→ **WORK REQUEST**:
Reproduce the records exactly, beginning with their first line and ending with the line that contains "Rendered at 1500 by 1125 pixels.", and output nothing more.

→ **PROVIDED DATA**:
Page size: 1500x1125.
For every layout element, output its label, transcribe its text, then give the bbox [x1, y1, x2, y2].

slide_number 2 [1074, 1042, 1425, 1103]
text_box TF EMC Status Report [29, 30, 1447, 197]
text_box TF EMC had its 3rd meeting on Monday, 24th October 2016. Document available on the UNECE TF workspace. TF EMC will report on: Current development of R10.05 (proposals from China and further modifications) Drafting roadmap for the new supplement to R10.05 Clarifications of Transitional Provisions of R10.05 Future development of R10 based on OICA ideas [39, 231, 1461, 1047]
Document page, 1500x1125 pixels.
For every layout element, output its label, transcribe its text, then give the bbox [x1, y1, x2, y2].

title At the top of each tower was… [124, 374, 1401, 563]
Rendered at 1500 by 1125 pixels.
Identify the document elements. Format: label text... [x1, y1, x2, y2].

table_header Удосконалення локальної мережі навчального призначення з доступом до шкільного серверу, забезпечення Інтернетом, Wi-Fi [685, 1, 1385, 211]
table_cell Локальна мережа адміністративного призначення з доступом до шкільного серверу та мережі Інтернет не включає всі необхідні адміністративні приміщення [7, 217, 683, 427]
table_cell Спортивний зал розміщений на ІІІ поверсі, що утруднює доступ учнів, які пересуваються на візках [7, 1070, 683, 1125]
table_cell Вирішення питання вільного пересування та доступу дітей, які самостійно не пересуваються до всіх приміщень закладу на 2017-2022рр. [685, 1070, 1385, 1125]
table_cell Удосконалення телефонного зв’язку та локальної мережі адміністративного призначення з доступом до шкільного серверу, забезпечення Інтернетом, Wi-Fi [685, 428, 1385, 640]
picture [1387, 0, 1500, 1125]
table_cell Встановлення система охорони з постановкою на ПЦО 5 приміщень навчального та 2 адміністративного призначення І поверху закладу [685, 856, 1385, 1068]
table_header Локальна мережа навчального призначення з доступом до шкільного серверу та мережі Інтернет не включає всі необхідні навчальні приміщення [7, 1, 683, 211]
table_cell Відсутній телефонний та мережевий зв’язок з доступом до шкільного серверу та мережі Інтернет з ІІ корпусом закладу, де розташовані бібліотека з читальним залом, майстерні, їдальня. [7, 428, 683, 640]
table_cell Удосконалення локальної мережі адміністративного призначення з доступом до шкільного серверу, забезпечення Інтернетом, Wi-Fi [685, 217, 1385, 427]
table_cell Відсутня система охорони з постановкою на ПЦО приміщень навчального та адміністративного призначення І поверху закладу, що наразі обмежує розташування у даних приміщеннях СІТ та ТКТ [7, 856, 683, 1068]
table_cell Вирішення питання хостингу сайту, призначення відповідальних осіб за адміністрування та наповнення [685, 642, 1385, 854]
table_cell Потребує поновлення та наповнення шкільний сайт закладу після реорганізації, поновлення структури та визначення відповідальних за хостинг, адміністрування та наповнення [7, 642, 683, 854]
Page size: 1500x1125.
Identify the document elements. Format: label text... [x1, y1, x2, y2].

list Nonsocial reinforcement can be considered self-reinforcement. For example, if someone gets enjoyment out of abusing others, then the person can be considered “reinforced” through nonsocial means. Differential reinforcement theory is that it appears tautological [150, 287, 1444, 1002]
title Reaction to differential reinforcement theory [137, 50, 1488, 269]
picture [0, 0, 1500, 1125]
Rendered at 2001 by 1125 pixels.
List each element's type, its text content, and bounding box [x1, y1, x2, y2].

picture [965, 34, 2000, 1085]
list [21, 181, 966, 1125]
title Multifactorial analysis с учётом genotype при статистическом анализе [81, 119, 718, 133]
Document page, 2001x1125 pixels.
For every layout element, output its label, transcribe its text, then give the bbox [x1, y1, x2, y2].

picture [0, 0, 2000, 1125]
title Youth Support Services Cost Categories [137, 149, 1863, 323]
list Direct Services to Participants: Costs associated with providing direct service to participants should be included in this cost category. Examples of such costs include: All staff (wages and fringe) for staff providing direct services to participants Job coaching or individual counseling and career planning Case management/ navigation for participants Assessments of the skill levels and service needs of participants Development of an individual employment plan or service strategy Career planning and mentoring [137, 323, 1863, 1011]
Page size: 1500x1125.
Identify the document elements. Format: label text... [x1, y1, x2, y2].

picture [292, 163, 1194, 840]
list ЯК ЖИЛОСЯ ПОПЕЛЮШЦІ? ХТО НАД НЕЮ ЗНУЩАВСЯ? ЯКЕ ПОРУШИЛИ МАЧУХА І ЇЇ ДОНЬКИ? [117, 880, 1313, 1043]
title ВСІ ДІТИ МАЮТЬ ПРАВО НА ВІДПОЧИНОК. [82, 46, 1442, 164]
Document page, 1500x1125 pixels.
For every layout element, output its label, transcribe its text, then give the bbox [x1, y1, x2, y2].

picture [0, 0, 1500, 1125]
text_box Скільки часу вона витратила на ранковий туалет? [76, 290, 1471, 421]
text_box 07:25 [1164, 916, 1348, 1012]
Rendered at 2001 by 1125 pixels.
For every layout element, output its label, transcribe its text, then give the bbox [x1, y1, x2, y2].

→ **EXERCISE SOLUTION**:
Page size: 1500x1125.
For every layout element, output its label, transcribe its text, then give the bbox [x1, y1, x2, y2].

slide_number 2 [1074, 1042, 1425, 1103]
text_box TF EMC Status Report [29, 30, 1447, 197]
text_box TF EMC had its 3rd meeting on Monday, 24th October 2016. Document available on the UNECE TF workspace. TF EMC will report on: Current development of R10.05 (proposals from China and further modifications) Drafting roadmap for the new supplement to R10.05 Clarifications of Transitional Provisions of R10.05 Future development of R10 based on OICA ideas [39, 231, 1461, 1047]
Document page, 1500x1125 pixels.
For every layout element, output its label, transcribe its text, then give the bbox [x1, y1, x2, y2].

title At the top of each tower was… [124, 374, 1401, 563]
Rendered at 1500 by 1125 pixels.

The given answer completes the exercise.